**Job A**
Can you sum up the passage on single-pedal speed control in two sentences?

**Supplied passage**
------------

The most revolutionary aspect of modern electric vehicles, from a driver’s perspective, is almost certainly single-pedal speed control. This intuitive feature is shared by the BMW i3
and Tesla’s new 70D
, and made possible by the intrinsic flexibility of the EV’s traction motor.
Single-pedal speed control is simply the control of both acceleration and deceleration with a single pedal. Traditionally this has been done with two pedals, as the slowing system (hydraulic friction brakes) was always completely separate from the motive system (the internal combustion engine). When electrics first starting appearing (and magnetic forces in the motor could be used to slow the car as well as drive it), EV manufacturers continued to use two separate pedals for go and slow, so that driving an EV would be the same as driving a conventional car. The emphasis was recovering energy more than exploiting a better way to control the speed of the car.
With this traditional system, as the EV driver depresses the brake pedal, first magnetic braking is engaged, and as the pedal is pushed harder, the friction brakes also come into play. The goal is for this to happen seamlessly and smoothly, but the complex control system for meshing hydraulic and electronic braking systems has often presented uneven results. Further, because the driver has to use the conventional brake pedal to engage the magnetic brakes, the friction brakes invariably get used more often, resulting in a less efficient EV.
The electric motor as a braking force
In virtually all street EVs today, the electric motor is directly connected to the drive wheels via a single-speed transmission—and no clutch. When the motor turns, the wheels turn. When the car is rolling, the motor is turning. When the EV is “coasting,” the motor is turning (albeit without using electricity), and acting like a flywheel. Make the motor speed up—the car speeds up. And if you decrease the motor speed, the car slows. A single pedal can control the motor speed—up or down, so it makes no sense to control the motor with two different pedals. With single-pedal speed control, the emphasis has shifted to using the braking power of the motor to enhance the driving experience.
It’s technically a straightforward matter to design a single pedal to control the car’s speed, either up or down or constant—it’s just a matter of writing the software that determines the path, frequency, and strength of electricity into and out of the motor, which in turn controls the magnetic fields in the motor, making it go faster or slower. To be sure, writing that software requires some real talent, but that’s the direction of automotive engineering.
The basic principle involved is the same as with your ordinary refrigerator magnet. As you bring the magnet closer to the refrigerator, the magnet pulls (accelerates) your hand toward the metal door. The closer you get, the more powerful the magnetic field, the stronger the force. When you try to pull the magnet off, it resists (magnetic braking). If you do the same experiment with two magnets brought together, the forces are much greater—opposite poles (north and south) attract, and like poles repel.

------------

Stored data entries:
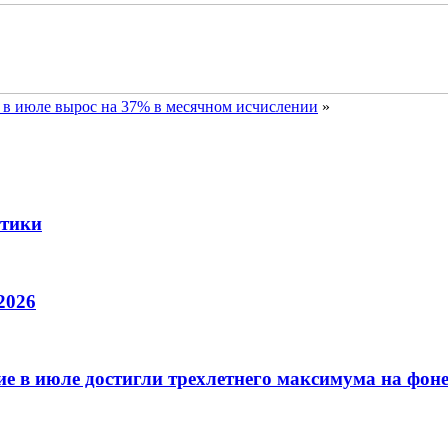
у в июле вырос на 37% в месячном исчислении
»
стики
2026
е в июле достигли трехлетнего максимума на фон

------------

**Job B**
Could you rewrite the stored data listing as a JSON list of strings, with one string per line, blank lines omitted and the pictures left out?

**Exercise output A**
Single-pedal speed control lets a driver manage both acceleration and deceleration with one pedal, a feature shared by the BMW i3 and Tesla's 70D and made possible by the flexibility of the EV's traction motor. Because the motor is connected directly to the drive wheels through a single-speed transmission, one pedal can speed the motor up or slow it down, unlike the traditional two-pedal system, whose meshing of magnetic and friction braking has often given uneven results and a less efficient EV.

**Exercise output B**
[
  "у в июле вырос на 37% в месячном исчислении",
  "»",
  "стики",
  "2026",
  "е в июле достигли трехлетнего максимума на фон"
]